American Muslims were saddened and shocked by the news. This is one time we hoped it was just another example of the fabricated lies against Islam and Muslims. Reports sprinted through the air waves that upon the triumphant conquest of the capital of Afghanistan, Kabul, the Afghan Tailban ordered women out of school and out of their jobs and mandated on men to grow a beard. More distressing was the news that this was announced as a fulfillment of the teachings of Islam. Perhaps if the pretext was their own vision or the special brand of their culture, the concern would have fallen under the general umbrella of human rights, as indeed is the case. But when Islam is dragged into it, Muslims in particular should be specially involved.

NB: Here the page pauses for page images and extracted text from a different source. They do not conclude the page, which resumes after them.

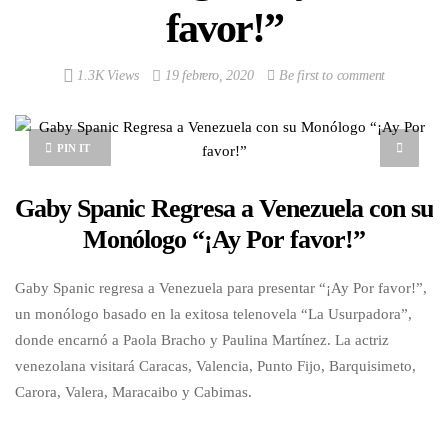
favor!”
1.3K Views
19 febrero, 2020
Be first to comment
PIN IT
Gaby Spanic Regresa a Venezuela con su
Monólogo “¡Ay Por favor!”
Gaby Spanic regresa a Venezuela para presentar “¡Ay Por favor!”,
un monólogo basado en la exitosa telenovela “La Usurpadora”,
donde encarnó a Paola Bracho y Paulina Martínez. La actriz
venezolana visitará Caracas, Valencia, Punto Fijo, Barquisimeto,
Carora, Valera, Maracaibo y Cabimas.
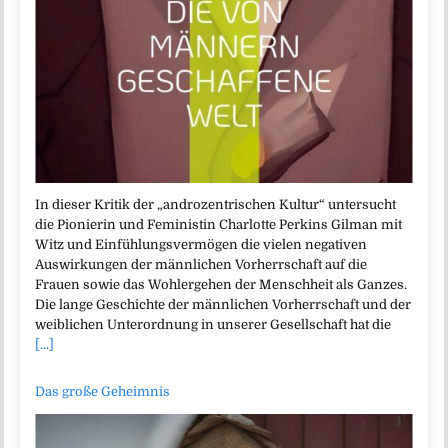
In dieser Kritik der „androzentrischen Kultur“ untersucht
die Pionierin und Feministin Charlotte Perkins Gilman mit
Witz und Einfühlungsvermögen die vielen negativen
Auswirkungen der männlichen Vorherrschaft auf die
Frauen sowie das Wohlergehen der Menschheit als Ganzes.
Die lange Geschichte der männlichen Vorherrschaft und der
weiblichen Unterordnung in unserer Gesellschaft hat die
[...]
Das große Geheimnis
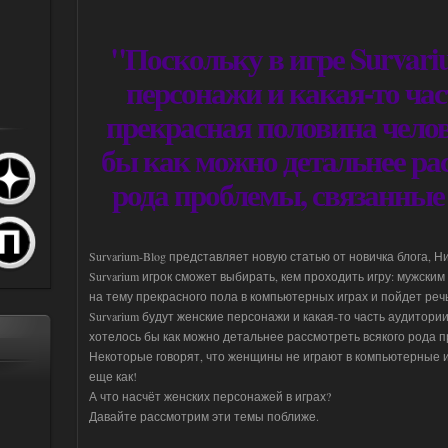
"Поскольку в игре Survari
персонажи и какая-то ча
прекрасная половина челов
бы как можно детальнее ра
рода проблемы, связанные 
Survarium-Blog представляет новую статью от новичка блога, Н
Survarium игрок сможет выбирать, кем проходить игру: мужски
на тему прекрасного пола в компьютерных играх и пойдет речь
Survarium будут женские персонажи и какая-то часть аудитор
хотелось бы как можно детальнее рассмотреть всякого рода 
Некоторые говорят, что женщины не играют в компьютерные и
еще как!
А что насчёт женских персонажей в играх?
Давайте рассмотрим эти темы поближе.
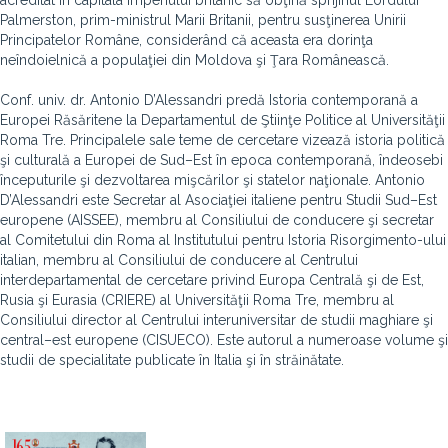
acreditat în capitala imperiului britanic să obţină sprijinul Lordului
Palmerston, prim-ministrul Marii Britanii, pentru susţinerea Unirii
Principatelor Române, considerând că aceasta era dorinţa
neîndoielnică a populaţiei din Moldova şi Ţara Românească.
Conf. univ. dr. Antonio D’Alessandri predă Istoria contemporană a
Europei Răsăritene la Departamentul de Ştiinţe Politice al Universităţii
Roma Tre. Principalele sale teme de cercetare vizează istoria politică
şi culturală a Europei de Sud–Est în epoca contemporană, îndeosebi
începuturile şi dezvoltarea mişcărilor şi statelor naţionale. Antonio
D’Alessandri este Secretar al Asociaţiei italiene pentru Studii Sud–Est
europene (AISSEE), membru al Consiliului de conducere şi secretar
al Comitetului din Roma al Institutului pentru Istoria Risorgimento-ului
italian, membru al Consiliului de conducere al Centrului
interdepartamental de cercetare privind Europa Centrală şi de Est,
Rusia şi Eurasia (CRIERE) al Universităţii Roma Tre, membru al
Consiliului director al Centrului interuniversitar de studii maghiare şi
central–est europene (CISUECO). Este autorul a numeroase volume şi
studii de specialitate publicate în Italia şi în străinătate.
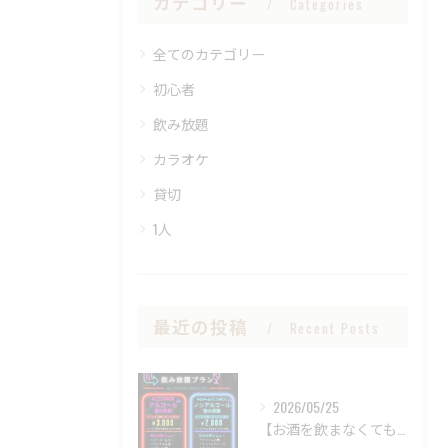
カテゴリー
Categories
全てのカテゴリー
初心者
飲み放題
カラオケ
貸切
1人
最近の投稿
Recent Posts
2026/05/25
【お酒を飲まなくても、BARは楽しめる。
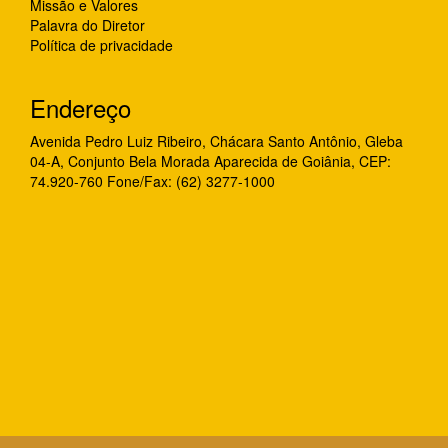
Missão e Valores
Palavra do Diretor
Política de privacidade
Endereço
Avenida Pedro Luiz Ribeiro, Chácara Santo Antônio, Gleba
04-A, Conjunto Bela Morada Aparecida de Goiânia, CEP:
74.920-760 Fone/Fax: (62) 3277-1000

We feel it is our duty to defend the religion and defend its reputation, often tarnished by the Western media, but in this case, regrettably, by ill-advised Muslims. We go to great lengths educating people about what Islam really is; but in this case, we have to educate all Muslims. And it is not, as you might think, that because we are American Muslims, our Islam must have been diluted and corrupted by the vagaries of Western life. Not at all. We are indeed Islam-abiding people, fairly conservative, and are blessed with Islamic scholarship that matches any elsewhere. And we enjoy a measure of freedom in living and expressing our religion that is not available in many so-called Muslim counties, even though we have our grievances and complaints.

The Taliban must know, as we do, that the Prophet said, "The pursuit of knowledge is obligatory over every Muslim, male or female." Muslim women attained such scholarship that they became teachers to prominent men. Islam gave women the right to mange their wealth, generate income, and issued them the right of individual, independent ownership. The whole medical corps of the Prophet's army was an all-woman corps, and in some battles women took sword and shield and joined active combat, to be later praised by the Prophet. Women participated in public affairs, and it was the wisdom of Um-Salamah, the wife of the Prophet, that diffused the crisis amongst the Muslims at the Hudaybiah treaty. Caliph Omar, the second successor to the Prophet as head of state, appointed a woman judge, Al-Shaffa, over commercial affairs. When Omar gave directives regarding the marriage dowry, it was a woman in the mosque who stood up to correct him by quoting the Quran, only for him to say, "The woman is right and I am wrong."

To sweep away the pre-Islamic culture of ignorance that degraded the status of woman, Islam declared gender equality through the Prophet's words, "Women are the siblings of men." And when we come to the ultimate universal mission of the Muslim Umma (communities), i.e. enjoining good and forbidding evil, we find the Quran assigning it equally saying, "The believing men and women are the confidants to one another; they enjoin good and forbid evil."

It is a competitive world and fates of nations are being decided upon their acumen of knowledge and information. We cannot afford to continue to be parasites upon other nations, whether for the tank we drive or the loaf of bread we eat every day. In this respect we cannot just inactivate one half of our human resources. In some places in the Muslim world, women (and indeed men) are suppressed and denied their basic Islamic rights, but nothing to match the Taliban's recent decrees at the doorsteps of the 21st century.

Obviously, the Taliban's military prowess far exceeds their knowledge of Islam. When they fought the Russians, they captured our hearts and we invested so much hope in them. Our dreams were shattered as they emerged from their victory killing one another. Now the Taliban emerge victorious, but certainly Islam does not. Islam requires them to heal their enmities, build their country and clean it from hatred and prejudice, for this the razor that, as the Prophet said, does not shave hair, but shaves off religion.

Dr. Hathout is the Director of Outreach at the Islamic Center of Southern California.